- Written instruction: Please answer from the social audio passage below: which platform did all of the news organizations in the case studies choose to use?

Since Clubhouse launched in March 2020, other social audio spaces have multiplied. These days, Twitter, Spotify, Discord, Reddit, Amazon, Facebook, Instagram and Linkedin all have versions of social audio.
Social audio spaces can be started by anyone. Celebrities and musicians use social audio to have virtual interactions with their fans. Sports reporters and football fans are hosting Twitter Spaces after college football games, to discuss people’s thoughts, to debate or commiserate.
We’ve spoken with The Washington Post, Axios, NPR and the Texas Tribune for a series of case studies that explore how these organizations approach social audio. Notably, all opted to use Twitter Spaces (though some experimented with Clubhouse in the early days of 2020). Through these conversations we discovered some of the use cases for social audio. We were also able to uncover some best practices and tips based upon these media organizations’ early forays on the platform.

- Data supplied:
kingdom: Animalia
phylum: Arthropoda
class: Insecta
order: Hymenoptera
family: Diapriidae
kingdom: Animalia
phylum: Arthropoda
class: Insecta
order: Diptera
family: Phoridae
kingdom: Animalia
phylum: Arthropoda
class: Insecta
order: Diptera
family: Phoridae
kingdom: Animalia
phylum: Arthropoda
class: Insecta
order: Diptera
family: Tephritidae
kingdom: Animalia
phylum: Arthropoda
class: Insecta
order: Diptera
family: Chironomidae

==

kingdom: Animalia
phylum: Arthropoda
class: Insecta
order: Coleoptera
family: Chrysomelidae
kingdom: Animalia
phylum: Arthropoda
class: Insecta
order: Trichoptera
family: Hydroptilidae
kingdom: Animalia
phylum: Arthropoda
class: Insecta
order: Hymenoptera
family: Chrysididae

==

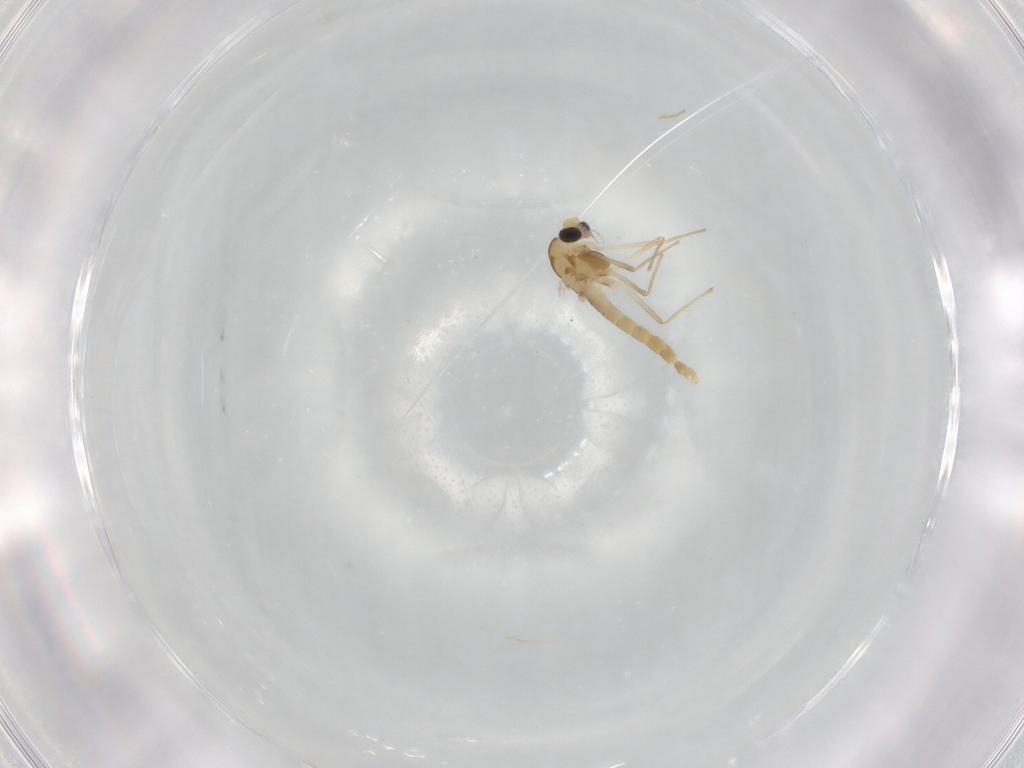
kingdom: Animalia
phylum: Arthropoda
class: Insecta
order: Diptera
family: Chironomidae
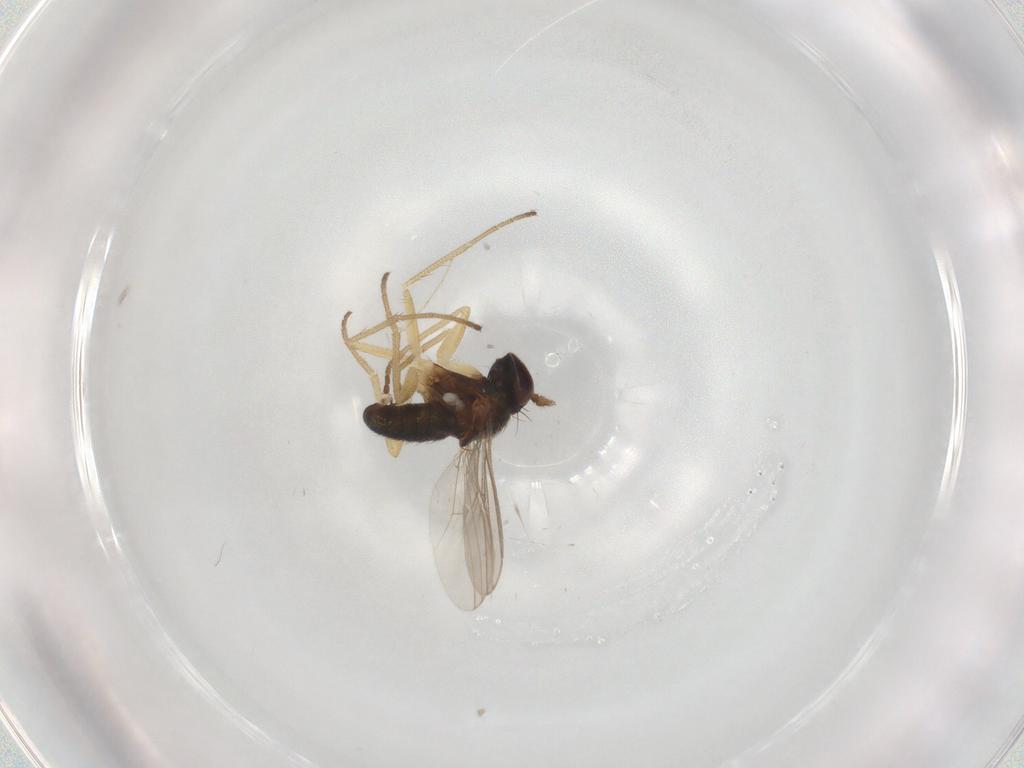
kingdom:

- Task output: Twitter Spaces